Work to be completed:
Repeat exactly, and only, the lines below starting at the line that contains "(total n = 633) |" and ending at the line that contains "steroids | 47 | 7.4 |", inclusive of both.

(Saved entries)
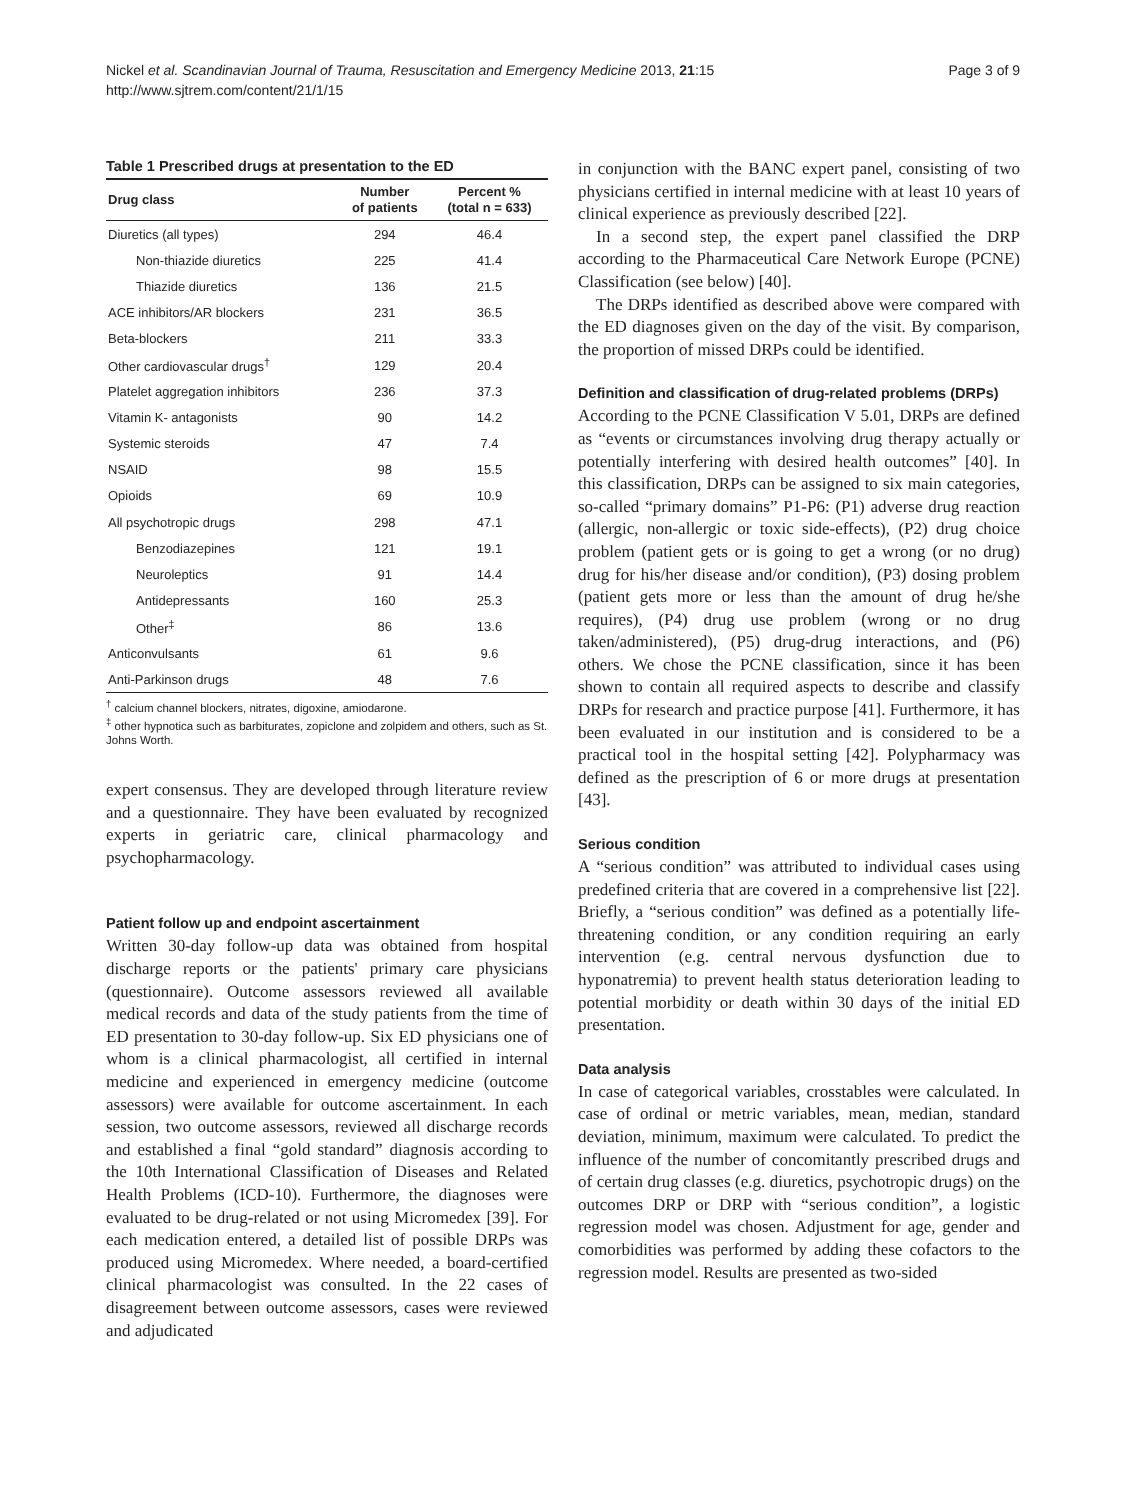Nickel et al. Scandinavian Journal of Trauma, Resuscitation and Emergency Medicine 2013, 21:15
http://www.sjtrem.com/content/21/1/15
Page 3 of 9
Table 1 Prescribed drugs at presentation to the ED
| Drug class | Number of patients | Percent % (total n = 633) |
| --- | --- | --- |
| Diuretics (all types) | 294 | 46.4 |
| Non-thiazide diuretics | 225 | 41.4 |
| Thiazide diuretics | 136 | 21.5 |
| ACE inhibitors/AR blockers | 231 | 36.5 |
| Beta-blockers | 211 | 33.3 |
| Other cardiovascular drugs<sup>†</sup> | 129 | 20.4 |
| Platelet aggregation inhibitors | 236 | 37.3 |
| Vitamin K- antagonists | 90 | 14.2 |
| Systemic steroids | 47 | 7.4 |
| NSAID | 98 | 15.5 |
| Opioids | 69 | 10.9 |
| All psychotropic drugs | 298 | 47.1 |
| Benzodiazepines | 121 | 19.1 |
| Neuroleptics | 91 | 14.4 |
| Antidepressants | 160 | 25.3 |
| Other<sup>‡</sup> | 86 | 13.6 |
| Anticonvulsants | 61 | 9.6 |
| Anti-Parkinson drugs | 48 | 7.6 |
<sup>†</sup> calcium channel blockers, nitrates, digoxine, amiodarone.
<sup>‡</sup> other hypnotica such as barbiturates, zopiclone and zolpidem and others, such as St. Johns Worth.
expert consensus. They are developed through literature review and a questionnaire. They have been evaluated by recognized experts in geriatric care, clinical pharmacology and psychopharmacology.
Patient follow up and endpoint ascertainment
Written 30-day follow-up data was obtained from hospital discharge reports or the patients' primary care physicians (questionnaire). Outcome assessors reviewed all available medical records and data of the study patients from the time of ED presentation to 30-day follow-up. Six ED physicians one of whom is a clinical pharmacologist, all certified in internal medicine and experienced in emergency medicine (outcome assessors) were available for outcome ascertainment. In each session, two outcome assessors, reviewed all discharge records and established a final “gold standard” diagnosis according to the 10th International Classification of Diseases and Related Health Problems (ICD-10). Furthermore, the diagnoses were evaluated to be drug-related or not using Micromedex [39]. For each medication entered, a detailed list of possible DRPs was produced using Micromedex. Where needed, a board-certified clinical pharmacologist was consulted. In the 22 cases of disagreement between outcome assessors, cases were reviewed and adjudicated
in conjunction with the BANC expert panel, consisting of two physicians certified in internal medicine with at least 10 years of clinical experience as previously described [22].
In a second step, the expert panel classified the DRP according to the Pharmaceutical Care Network Europe (PCNE) Classification (see below) [40].
The DRPs identified as described above were compared with the ED diagnoses given on the day of the visit. By comparison, the proportion of missed DRPs could be identified.
Definition and classification of drug-related problems (DRPs)
According to the PCNE Classification V 5.01, DRPs are defined as “events or circumstances involving drug therapy actually or potentially interfering with desired health outcomes” [40]. In this classification, DRPs can be assigned to six main categories, so-called “primary domains” P1-P6: (P1) adverse drug reaction (allergic, non-allergic or toxic side-effects), (P2) drug choice problem (patient gets or is going to get a wrong (or no drug) drug for his/her disease and/or condition), (P3) dosing problem (patient gets more or less than the amount of drug he/she requires), (P4) drug use problem (wrong or no drug taken/administered), (P5) drug-drug interactions, and (P6) others. We chose the PCNE classification, since it has been shown to contain all required aspects to describe and classify DRPs for research and practice purpose [41]. Furthermore, it has been evaluated in our institution and is considered to be a practical tool in the hospital setting [42]. Polypharmacy was defined as the prescription of 6 or more drugs at presentation [43].
Serious condition
A “serious condition” was attributed to individual cases using predefined criteria that are covered in a comprehensive list [22]. Briefly, a “serious condition” was defined as a potentially life-threatening condition, or any condition requiring an early intervention (e.g. central nervous dysfunction due to hyponatremia) to prevent health status deterioration leading to potential morbidity or death within 30 days of the initial ED presentation.
Data analysis
In case of categorical variables, crosstables were calculated. In case of ordinal or metric variables, mean, median, standard deviation, minimum, maximum were calculated. To predict the influence of the number of concomitantly prescribed drugs and of certain drug classes (e.g. diuretics, psychotropic drugs) on the outcomes DRP or DRP with “serious condition”, a logistic regression model was chosen. Adjustment for age, gender and comorbidities was performed by adding these cofactors to the regression model. Results are presented as two-sided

Solution to this task:
| Drug class | Number of patients | Percent % (total n = 633) |
| --- | --- | --- |
| Diuretics (all types) | 294 | 46.4 |
| Non-thiazide diuretics | 225 | 41.4 |
| Thiazide diuretics | 136 | 21.5 |
| ACE inhibitors/AR blockers | 231 | 36.5 |
| Beta-blockers | 211 | 33.3 |
| Other cardiovascular drugs<sup>†</sup> | 129 | 20.4 |
| Platelet aggregation inhibitors | 236 | 37.3 |
| Vitamin K- antagonists | 90 | 14.2 |
| Systemic steroids | 47 | 7.4 |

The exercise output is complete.